One patient receiving the highest prespecified dose of 1.50 × 10⁸ NSCs loading 1.875 × 10¹¹ viral particles developed grade 3 viral meningitis due to the inadvertent injection of NSC-CRAd-S-pk7 into the lateral ventricle. After hospitalization, the patient fully recovered and, subsequently, three additional patients were enrolled at the same dose without major toxicity or complications.

“Most treatment-emergent adverse events [TRAEs] were not related to NSC-CRAd-S-pk7 and all were commonly observed toxicities of subsequent chemotherapy and RT,” wrote the investigators. “The most common grade 3 AEs were decreased lymphocyte count, hypertension, and muscle weakness. No dose-limiting toxicity was noted, and the highest preassigned dose was the maximum tolerated dose.”

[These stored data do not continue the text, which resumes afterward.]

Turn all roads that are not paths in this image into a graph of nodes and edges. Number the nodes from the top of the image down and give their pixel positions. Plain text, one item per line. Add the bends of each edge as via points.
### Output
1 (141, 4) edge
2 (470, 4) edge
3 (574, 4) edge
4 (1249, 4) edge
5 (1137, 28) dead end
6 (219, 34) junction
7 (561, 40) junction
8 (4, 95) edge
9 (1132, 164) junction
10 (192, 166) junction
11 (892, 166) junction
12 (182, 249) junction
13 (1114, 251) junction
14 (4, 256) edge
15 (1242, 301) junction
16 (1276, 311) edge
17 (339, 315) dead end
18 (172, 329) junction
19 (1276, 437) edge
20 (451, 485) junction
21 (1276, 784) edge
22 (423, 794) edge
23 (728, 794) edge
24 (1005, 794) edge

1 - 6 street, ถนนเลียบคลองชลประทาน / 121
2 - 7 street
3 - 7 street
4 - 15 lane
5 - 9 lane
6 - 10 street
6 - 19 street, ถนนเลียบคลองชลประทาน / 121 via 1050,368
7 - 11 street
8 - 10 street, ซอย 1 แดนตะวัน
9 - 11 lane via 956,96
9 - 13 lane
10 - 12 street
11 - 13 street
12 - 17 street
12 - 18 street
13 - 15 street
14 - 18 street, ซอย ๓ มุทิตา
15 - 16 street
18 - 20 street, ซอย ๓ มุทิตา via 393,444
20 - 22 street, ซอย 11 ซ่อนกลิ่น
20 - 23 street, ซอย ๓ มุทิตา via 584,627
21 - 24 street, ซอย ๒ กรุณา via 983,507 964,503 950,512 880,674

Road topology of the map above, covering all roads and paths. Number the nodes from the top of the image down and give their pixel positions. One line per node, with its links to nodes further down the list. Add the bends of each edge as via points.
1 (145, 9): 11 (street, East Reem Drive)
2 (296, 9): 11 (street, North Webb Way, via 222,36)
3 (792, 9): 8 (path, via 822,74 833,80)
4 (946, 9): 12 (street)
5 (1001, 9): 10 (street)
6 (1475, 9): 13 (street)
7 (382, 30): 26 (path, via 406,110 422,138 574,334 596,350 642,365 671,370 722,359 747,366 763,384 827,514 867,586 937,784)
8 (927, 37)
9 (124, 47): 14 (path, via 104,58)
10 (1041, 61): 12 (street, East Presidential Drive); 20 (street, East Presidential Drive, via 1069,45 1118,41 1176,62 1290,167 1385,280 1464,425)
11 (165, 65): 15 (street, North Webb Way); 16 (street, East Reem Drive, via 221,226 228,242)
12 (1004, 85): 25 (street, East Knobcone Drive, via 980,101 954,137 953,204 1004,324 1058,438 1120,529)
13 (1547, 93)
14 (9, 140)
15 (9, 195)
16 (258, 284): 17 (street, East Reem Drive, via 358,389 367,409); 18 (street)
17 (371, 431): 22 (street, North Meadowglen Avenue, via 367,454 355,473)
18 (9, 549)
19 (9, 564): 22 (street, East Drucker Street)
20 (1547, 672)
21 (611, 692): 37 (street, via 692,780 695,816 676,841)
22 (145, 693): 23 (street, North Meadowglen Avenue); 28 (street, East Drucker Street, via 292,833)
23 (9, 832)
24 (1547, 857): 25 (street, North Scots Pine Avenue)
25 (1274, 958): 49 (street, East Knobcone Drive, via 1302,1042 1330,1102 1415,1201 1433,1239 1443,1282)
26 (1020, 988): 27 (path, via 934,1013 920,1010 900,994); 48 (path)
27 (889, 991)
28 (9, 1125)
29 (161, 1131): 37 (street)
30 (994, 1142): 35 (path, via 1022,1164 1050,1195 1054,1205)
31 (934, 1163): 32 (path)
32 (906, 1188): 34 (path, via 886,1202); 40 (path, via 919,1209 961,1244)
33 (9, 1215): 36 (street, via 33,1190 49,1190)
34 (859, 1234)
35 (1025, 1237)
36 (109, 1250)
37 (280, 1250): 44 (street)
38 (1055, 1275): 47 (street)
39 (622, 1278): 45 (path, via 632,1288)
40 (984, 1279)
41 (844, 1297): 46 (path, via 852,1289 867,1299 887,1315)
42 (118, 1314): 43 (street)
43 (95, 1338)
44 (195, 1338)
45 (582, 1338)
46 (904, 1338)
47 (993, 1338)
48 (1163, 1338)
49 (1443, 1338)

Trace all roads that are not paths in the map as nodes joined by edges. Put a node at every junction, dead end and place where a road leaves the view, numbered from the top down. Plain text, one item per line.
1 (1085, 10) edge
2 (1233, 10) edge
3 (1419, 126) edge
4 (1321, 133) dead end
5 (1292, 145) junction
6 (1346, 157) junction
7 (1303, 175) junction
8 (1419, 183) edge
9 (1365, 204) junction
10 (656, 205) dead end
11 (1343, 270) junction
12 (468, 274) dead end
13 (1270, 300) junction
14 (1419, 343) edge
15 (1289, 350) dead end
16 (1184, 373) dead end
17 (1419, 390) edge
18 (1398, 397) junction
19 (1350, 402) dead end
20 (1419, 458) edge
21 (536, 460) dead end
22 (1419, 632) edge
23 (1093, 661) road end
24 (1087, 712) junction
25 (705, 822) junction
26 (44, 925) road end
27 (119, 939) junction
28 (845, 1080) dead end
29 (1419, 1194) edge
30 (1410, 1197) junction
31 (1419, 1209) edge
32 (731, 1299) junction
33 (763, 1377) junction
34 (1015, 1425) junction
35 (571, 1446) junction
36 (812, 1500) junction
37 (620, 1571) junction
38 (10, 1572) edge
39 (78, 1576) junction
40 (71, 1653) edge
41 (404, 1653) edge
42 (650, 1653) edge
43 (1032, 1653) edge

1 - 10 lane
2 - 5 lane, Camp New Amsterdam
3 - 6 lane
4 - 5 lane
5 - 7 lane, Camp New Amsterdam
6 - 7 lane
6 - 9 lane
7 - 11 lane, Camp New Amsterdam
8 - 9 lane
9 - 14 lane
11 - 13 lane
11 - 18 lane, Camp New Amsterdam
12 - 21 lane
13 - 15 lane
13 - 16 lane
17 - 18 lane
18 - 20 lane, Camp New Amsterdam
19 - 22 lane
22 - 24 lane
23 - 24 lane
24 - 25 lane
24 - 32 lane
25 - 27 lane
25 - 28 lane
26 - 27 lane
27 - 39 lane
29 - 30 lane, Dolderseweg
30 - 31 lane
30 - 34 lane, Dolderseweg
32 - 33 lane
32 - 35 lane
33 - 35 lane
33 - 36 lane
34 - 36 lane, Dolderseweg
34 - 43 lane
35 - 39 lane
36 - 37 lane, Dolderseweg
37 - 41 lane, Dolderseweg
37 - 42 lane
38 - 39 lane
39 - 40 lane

Five severe AEs were reported, including a thromboembolic event, encephalopathy, cerebral oedema, muscle weakness, and a case of meningitis described above, which was the only severe AE probably related to NSC-CRAd-S-pk7. All patients recovered fully from their AEs, with no dropouts or deaths due to an AE. The quality-of-life data were similar to that of the standard treatment in gliomas,” added the investigators.

Assessment of best response showed that of 12 patients, one had a partial response, one had pseudoprogression, and ten had stable disease. Median progression-free survival (PFS) was 9.1 months and median overall survival (OS) was 18.4 months. “The addition of NSC-CRAd-S-pk7 to neurosurgery and chemoradiotherapy showed potential survival benefit in comparison with historical controls,” the investigators highlighted.

In the subset of patients (n=9) with unmethylated MGMT promoter, median PFS was 8.8 months, and median OS was 18.0 months. “NSCCRAd-S-pk7 showed potential survival benefit in patients whose tumours had an unmethylated MGMT promoter, who are known to obtain no benefit from temozolomide treatment and exhibit poor prognostic outcomes,” the investigators noted.

Of the three patients with methylated MGMT promoter, two patients were censored at last follow-up, and the one uncensored patient had a PFS of 24.2 months and an OS of 36.4 months.

“This phase I trial has shown the safety and tolerability of NSC-CRAd-S-pk7 injection during surgery in patients with newly diagnosed malignant gliomas. Immediate initiation of standard chemoradiotherapy was feasible and did not lead to undue delay or complications. Patients had favourable survival outcomes, especially those with unmethylated MGMT promoter. This trial sets the stage for a phase II/II study, in which the efficacy of NSC-CRAd-S-pk7 in prolonging survival in a larger cohort of patients with controlled conditions can be explored,” concluded the investigators.